_Document_
↓

Client Side: Loading Binary files using psql

Loading documents and images into a database table from client's file system.

Use PSQL \copy and \lo_* functions and SQL to generate a load script

Step 1: Create staging table

Note this is same as what we did for the server side approach

CREATE TABLE tmp_docs(file_name text PRIMARY KEY);

Step 2: Get List of files

Pull list from folder with PSQL \copy FROM PROGRAM (psql packaged with 9.3+)

Windows

\copy tmp_docs FROM PROGRAM 'dir C:\data /b /S'  WITH (format 'csv');

Unix/Linux

\copy tmp_docs FROM PROGRAM 'ls /data/*'  WITH (format 'csv');

Step 2: Add fields to hold file link id and blob of the files

ALTER TABLE tmp_docs ADD COLUMN doc bytea, ADD COLUMN doc_oid oid;

Step 3: Generate a load script file

\t on returns only tuples (no header), and \x off turns off expanded mode, and \a toggles axis align

\o /temp/loadscript.psql
\t on 
\x off
\a 
SELECT '\lo_import ' || quote_literal(replace(file_name, '\', '/')) 
|| '
UPDATE tmp_docs SET doc_oid = :LASTOID
    WHERE  file_name = ' || quote_literal(file_name) || ';'
FROM tmp_docs;
\o

Step 4: run the load script file generated in step 3

the load script file will look something like this

\lo_import '/scans/file1.pdf'
UPDATE tmp_docs SET doc_oid = :LASTOID
    WHERE  file_name = E'/scans/file1.pdf';
\lo_import '/scans/file2.pdf'
UPDATE tmp_docs SET doc_oid = :LASTOID
    WHERE  file_name = E'/scans/file2.pdf';

run the load script file generated in step 3

\i /temp/loadscript.psql

Step 5: Same as server side, using server side functions grab the blob and delete the file from large storage

-- pull document from large object storage

UPDATE tmp_docs SET doc = lo_get(doc_oid);

-- delete the files from large object storage
SELECT lo_unlink(doc_oid)
FROM tmp_docs;

Using Foreign Data Wrappers to load data

file_fdw: use to read flat files and flat outputs. New in PostgreSQL 10 can read from commandline programs
postgres_fdw: use to query other postgres servers
ogr_fdw - use to query and load spatial formats and also other relational and flat (e.g. spreadsheets, odbc data sources, dbase files, openstreetmap data
file_text_array - read flat file delimited: each row of data into an array - great where number of columns on each row is not the same like data consisting of orders on one row followed by line items.
Honorable mentions: multicorn, odbc_fdw, mysql_fdw, oracle_fdw, db2_fdw, tds_fdw

file_fdw

https://www.postgresql.org/docs/current/static/file-fdw.html
Generally available with most PostgreSQL packages, may require installing postgresql-contrib if no by default included
Requires super user to create a foreign table, but user mappings control access.
New in PostgreSQL 10: can read from output of programs similar to COPY FROM PROGRAM.

↑

(Element location data)
↓

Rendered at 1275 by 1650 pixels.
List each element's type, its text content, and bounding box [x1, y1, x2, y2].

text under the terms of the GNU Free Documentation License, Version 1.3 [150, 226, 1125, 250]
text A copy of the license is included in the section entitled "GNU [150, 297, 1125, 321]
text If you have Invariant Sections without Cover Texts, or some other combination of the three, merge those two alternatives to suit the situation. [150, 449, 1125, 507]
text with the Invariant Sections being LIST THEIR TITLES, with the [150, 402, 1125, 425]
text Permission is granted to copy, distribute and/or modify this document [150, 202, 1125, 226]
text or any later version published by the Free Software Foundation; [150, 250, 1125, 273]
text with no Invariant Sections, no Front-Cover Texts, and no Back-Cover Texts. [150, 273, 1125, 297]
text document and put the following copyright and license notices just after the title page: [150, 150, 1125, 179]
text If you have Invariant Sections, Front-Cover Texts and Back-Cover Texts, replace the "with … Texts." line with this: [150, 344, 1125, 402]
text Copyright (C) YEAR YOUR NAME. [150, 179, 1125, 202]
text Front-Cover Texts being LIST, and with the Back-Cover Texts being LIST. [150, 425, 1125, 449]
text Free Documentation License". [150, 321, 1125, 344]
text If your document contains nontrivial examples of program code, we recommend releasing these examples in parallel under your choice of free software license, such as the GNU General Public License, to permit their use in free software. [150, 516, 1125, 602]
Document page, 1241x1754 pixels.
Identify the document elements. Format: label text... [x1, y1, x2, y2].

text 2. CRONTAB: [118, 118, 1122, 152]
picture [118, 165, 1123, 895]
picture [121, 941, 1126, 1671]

↑

_Things to do_
1. According to the page on loading binary files with psql, what level of user is required to create a foreign table with file_fdw?
2. Extend the page on loading binary files with psql, starting right after its last sentence.

_Responses in order_
1. A super user is required, but user mappings control access.

2.
Step 1: Install Extension and Create file_fdw Foreign Server

CREATE EXTENSION file_fdw;
CREATE SERVER svr_file FOREIGN DATA WRAPPER file_fdw;

Step 2 (file version): Create Foreign Table to a file system file

CREATE FOREIGN TABLE fdt_film_locations
   (title text ,
    release_year integer ,
    locations text ,
    fun_facts text ,
    production_company text ,
    distributor text ,
    director text ,
    writer text ,
    actor_1 text ,
    actor_2 text ,
    actor_3 text )
    SERVER svr_file
    OPTIONS ( format 'csv', header 'true', 
        filename '/data_talk/csvs/Film_Locations_in_San_Francisco.csv',
        delimiter ',',
        null '');

Step 2 (program version): Create Foreign Table from program output

Requires PostgreSQL 10+. This will pull the website data on every query of table.

CREATE FOREIGN TABLE fdt_film_locations
   (title text ,
    release_year integer ,
    locations text ,
    fun_facts text ,
    production_company text ,
    distributor text ,
    director text ,
    writer text ,
    actor_1 text ,
    actor_2 text ,
    actor_3 text )
    SERVER svr_file
    OPTIONS ( format 'csv', header 'true', 
     program 'wget -q -O - "$@" "https://data.sfgov.org/api/views/yitu-d5am/rows.csv?accessType=DOWNLOAD"',
     delimiter ',',
     null '');

postgres_fdw: Read from other postgres servers

Part of standard extension offering so should already have the binaries
Can read from higher/lower postgres versions, but some features are disabled if both not of same higher version.
Requires super user to create a foreign table, but user mappings control access.
New in PostgreSQL 10: Aggregates can be pushed down, which means things like COUNT(*), MAX(*) etc are much faster across databases. More joins can be pushed to remote server thus making cross joins between two databases faster.

Step 1:Install the extension in your database

CREATE EXTENSION postgres_fdw;

Step 2:Create Foreign Server

CREATE SERVER remote_db
 FOREIGN DATA WRAPPER postgres_fdw 
 OPTIONS (host 'faraway.host.com', dbname 'db', port '5432');

Step 3:Create User Mappings (can be a group or user)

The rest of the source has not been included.